OIL major BP has pulled off its second mega-deal in as many days after its consortium partners yesterday gave the green light to a $45 billion (£28bn) plan to pump gas from the Caspian Sea into Europe.
The European Union said that the deal to go ahead with stage two of the Shah Deniz project could provide up to 20 per cent of the continent’s energy needs.
Commentators suggested that the project would help to wean Europe off its dependence on Russian gas.
The investment decision triggers plans to expand the South Caucasus pipeline through Azerbaijan and Georgia, to construct the Trans-Anatolian gas pipeline (Tanap) across Turkey and to construct the Trans-Adriatic pipeline (Tap) across Greece, Albania and into Italy.
Gas from the Shah Deniz II project is expected to begin flowing in 2018 to Georgia and Turkey and then on to Europe the following year. BP’s deal to operate the gas supply system lasts until 2048.
The buyers for the gas from Shah Deniz II are Axpo, Bulgargas, Depa, Enel, Eon, Gas Natural Fenosa GDF Suez and Shell.
Bob Dudley, BP’s chief executive, said: “Shah Deniz II and the southern corridor pipelines will not only change the energy map, but will give customers in Europe direct access to the gas resources of Azerbaijan for the first time.”
Ilham Aliyev, Azerbaijan’s president, added that the project will “change the energy map of our region and help the historical development of our country”.
News of the deal came a day after BP signed a $16bn agreement to help develop shale gas reserves in Oman over the next 30 years.
The Khazzan project involves releasing “tight gas” – which is harder to reach than conventional fields – and will act as a showcase for BP’s technology.
City analysts noted that the two projects would help to swell BP’s gas reserves.
Peter Hutton, an analyst RBC Capital Markets, said: “With the approval of this project, we expect BP to take significant additions to reserves, with the combination of Shah Deniz Two and Oman having the potential themselves to take BP to close to 100 per cent reserve replacement in 2013.”

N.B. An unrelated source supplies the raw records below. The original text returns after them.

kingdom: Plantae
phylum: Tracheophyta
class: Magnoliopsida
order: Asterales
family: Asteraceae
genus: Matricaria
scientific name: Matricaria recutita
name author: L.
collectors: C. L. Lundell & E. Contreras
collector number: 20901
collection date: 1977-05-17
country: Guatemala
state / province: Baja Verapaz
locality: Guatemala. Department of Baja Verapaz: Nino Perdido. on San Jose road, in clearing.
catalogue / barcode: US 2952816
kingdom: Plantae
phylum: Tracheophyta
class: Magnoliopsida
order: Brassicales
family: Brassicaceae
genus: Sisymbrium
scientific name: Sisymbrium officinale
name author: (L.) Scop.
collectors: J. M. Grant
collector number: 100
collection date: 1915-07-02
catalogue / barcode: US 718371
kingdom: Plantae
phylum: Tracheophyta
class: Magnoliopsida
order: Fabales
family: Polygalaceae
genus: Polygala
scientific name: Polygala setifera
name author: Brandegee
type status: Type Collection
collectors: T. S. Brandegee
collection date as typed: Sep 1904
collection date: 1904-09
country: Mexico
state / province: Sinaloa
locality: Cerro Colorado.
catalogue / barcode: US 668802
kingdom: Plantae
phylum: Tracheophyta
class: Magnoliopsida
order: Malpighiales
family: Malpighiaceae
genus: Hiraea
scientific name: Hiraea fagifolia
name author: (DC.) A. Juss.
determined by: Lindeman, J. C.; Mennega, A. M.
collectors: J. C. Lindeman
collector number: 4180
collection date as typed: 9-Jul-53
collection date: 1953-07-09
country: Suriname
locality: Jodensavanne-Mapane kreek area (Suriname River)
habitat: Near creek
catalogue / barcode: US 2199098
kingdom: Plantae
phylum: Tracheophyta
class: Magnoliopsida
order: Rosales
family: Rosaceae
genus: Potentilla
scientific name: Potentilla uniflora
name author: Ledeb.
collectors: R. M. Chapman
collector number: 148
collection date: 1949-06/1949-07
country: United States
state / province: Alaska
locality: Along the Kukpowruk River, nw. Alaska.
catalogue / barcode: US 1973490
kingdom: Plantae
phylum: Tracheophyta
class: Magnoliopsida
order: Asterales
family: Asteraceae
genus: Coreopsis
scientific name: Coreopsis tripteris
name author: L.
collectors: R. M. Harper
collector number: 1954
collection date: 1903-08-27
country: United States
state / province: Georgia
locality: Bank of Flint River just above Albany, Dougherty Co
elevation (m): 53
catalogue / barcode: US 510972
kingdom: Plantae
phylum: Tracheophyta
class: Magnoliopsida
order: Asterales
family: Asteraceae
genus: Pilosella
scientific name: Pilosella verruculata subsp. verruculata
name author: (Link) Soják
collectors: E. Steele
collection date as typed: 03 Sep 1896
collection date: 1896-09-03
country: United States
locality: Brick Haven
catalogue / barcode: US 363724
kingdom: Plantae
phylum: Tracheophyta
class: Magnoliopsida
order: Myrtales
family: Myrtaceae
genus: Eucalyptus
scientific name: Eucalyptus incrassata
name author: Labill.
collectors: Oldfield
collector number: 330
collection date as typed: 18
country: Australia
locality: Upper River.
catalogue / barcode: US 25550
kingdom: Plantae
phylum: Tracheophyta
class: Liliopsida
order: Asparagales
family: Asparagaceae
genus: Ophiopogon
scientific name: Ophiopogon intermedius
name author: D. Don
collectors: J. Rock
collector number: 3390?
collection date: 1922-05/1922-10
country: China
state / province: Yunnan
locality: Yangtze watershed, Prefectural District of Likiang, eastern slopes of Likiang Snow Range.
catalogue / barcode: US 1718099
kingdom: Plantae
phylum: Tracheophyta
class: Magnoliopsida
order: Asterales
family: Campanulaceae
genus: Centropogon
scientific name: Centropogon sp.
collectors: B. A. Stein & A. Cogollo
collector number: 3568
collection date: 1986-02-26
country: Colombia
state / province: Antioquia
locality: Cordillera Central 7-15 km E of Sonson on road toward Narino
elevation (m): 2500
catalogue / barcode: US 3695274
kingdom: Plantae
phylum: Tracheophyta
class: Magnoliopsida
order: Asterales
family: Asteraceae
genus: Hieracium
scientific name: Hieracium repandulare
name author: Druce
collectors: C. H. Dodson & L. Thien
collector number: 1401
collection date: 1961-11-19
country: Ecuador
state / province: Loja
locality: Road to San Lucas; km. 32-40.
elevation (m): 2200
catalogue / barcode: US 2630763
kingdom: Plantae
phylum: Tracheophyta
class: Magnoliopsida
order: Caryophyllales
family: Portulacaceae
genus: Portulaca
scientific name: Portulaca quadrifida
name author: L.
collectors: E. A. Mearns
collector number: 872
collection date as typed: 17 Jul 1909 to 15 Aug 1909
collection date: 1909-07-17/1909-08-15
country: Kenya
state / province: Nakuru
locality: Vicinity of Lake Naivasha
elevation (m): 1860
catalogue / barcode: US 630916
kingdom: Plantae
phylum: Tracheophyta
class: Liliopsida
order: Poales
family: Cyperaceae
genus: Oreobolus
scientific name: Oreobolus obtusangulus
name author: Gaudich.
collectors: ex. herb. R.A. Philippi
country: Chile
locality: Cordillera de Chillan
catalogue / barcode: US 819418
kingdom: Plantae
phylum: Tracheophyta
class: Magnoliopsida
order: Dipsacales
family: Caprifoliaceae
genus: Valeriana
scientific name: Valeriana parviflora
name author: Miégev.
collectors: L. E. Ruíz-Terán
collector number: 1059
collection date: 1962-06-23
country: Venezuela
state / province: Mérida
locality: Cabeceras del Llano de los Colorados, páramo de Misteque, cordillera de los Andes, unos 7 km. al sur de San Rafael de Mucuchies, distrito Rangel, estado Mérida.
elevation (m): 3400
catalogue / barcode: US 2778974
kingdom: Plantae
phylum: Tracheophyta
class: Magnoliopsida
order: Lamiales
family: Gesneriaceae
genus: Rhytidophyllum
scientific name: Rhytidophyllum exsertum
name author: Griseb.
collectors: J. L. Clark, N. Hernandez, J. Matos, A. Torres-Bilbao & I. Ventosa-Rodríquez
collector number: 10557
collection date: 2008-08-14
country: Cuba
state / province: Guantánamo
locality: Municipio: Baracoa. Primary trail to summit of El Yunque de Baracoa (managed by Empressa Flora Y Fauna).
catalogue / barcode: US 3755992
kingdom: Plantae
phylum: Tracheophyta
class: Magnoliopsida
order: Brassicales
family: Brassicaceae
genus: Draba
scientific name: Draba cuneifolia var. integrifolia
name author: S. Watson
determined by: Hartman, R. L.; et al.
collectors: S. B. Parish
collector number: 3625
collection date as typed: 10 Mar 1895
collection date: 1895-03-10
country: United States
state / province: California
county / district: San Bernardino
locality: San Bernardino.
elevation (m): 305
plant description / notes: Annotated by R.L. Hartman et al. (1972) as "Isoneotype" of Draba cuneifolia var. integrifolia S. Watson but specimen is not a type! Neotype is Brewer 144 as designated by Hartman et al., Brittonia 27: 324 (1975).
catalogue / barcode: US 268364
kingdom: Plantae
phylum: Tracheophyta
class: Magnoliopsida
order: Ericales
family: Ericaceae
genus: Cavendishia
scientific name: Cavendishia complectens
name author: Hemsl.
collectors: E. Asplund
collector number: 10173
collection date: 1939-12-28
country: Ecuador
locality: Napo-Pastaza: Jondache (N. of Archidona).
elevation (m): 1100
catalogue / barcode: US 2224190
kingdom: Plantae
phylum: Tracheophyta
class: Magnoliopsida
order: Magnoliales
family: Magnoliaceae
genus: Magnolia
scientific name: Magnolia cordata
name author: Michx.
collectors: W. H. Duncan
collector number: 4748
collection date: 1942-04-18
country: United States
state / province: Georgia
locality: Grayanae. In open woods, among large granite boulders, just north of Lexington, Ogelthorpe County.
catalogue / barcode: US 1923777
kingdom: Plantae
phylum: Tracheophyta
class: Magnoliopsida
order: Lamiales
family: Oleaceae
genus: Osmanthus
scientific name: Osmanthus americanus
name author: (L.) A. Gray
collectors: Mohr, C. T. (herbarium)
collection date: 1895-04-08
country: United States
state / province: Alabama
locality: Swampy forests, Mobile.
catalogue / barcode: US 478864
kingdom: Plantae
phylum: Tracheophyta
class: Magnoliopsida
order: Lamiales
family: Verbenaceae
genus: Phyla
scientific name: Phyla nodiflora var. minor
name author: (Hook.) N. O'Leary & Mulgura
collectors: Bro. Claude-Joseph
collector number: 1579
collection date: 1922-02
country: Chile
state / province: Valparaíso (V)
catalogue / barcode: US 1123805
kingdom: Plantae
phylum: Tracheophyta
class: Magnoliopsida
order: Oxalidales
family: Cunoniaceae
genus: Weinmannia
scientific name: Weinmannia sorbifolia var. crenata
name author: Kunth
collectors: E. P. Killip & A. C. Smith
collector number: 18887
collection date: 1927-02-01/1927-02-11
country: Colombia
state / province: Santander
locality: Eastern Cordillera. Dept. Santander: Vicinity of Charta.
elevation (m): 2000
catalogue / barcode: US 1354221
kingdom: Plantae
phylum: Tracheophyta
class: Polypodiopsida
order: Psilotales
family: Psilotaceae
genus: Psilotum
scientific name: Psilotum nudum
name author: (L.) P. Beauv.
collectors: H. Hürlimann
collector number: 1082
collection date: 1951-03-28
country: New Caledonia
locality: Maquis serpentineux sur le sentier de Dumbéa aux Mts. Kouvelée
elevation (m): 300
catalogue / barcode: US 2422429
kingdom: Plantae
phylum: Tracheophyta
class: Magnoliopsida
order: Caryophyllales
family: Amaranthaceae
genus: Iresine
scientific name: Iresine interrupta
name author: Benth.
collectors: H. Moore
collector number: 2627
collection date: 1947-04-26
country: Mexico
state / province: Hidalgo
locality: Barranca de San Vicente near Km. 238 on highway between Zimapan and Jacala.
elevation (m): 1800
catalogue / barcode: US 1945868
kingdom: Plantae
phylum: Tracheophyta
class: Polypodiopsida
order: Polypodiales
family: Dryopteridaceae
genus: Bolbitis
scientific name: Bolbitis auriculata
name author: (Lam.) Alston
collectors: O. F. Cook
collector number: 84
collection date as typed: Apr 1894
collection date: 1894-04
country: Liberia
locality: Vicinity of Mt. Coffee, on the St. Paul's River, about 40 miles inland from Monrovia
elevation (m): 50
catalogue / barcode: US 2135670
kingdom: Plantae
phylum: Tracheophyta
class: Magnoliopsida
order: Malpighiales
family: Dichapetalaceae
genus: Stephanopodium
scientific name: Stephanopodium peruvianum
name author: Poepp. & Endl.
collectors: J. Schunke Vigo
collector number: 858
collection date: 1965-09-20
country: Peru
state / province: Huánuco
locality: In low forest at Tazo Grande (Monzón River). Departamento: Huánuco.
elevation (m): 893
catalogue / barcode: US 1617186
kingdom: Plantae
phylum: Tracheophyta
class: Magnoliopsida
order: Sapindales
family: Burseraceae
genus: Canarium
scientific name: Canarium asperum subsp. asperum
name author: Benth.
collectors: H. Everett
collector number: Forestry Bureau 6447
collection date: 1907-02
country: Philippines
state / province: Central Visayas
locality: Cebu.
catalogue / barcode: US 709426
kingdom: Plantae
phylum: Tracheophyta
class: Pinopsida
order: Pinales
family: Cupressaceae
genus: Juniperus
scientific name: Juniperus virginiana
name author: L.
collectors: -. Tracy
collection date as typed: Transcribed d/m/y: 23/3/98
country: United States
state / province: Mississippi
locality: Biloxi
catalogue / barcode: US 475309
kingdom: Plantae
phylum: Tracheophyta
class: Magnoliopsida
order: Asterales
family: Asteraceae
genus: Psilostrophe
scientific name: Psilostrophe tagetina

Norwegian driller Statoil yesterday said it had sold a 6.7 per cent stake in the Shah Deniz II project and the South Caucasus pipeline to the State Oil Company of Azerbaijan Republic (Socar) and a 3.3 per cent holding to BP for $1.45bn in total. John Olaisen, an analyst at brokerage ABG Sundal Collier, said: “It’s a very good price. The price is three times book value, while Statoil shares are traded at 1.3 times book value.”
Oil drillers are regularly selling stakes in projects to concentrate on fewer but larger deals.
From 2019, Shah Deniz II is expected to supply 16 billion cubic metres (bcm) per year to Europe, including six bcm for Turkey.
European buyers have struggled to find alternatives to Russian gas producer Gazprom, whose contracts link prices to oil, generally making it more expensive than the spot market.
Gazprom meets a quarter of Europe’s gas needs, with more than 150 bcm of exports a year.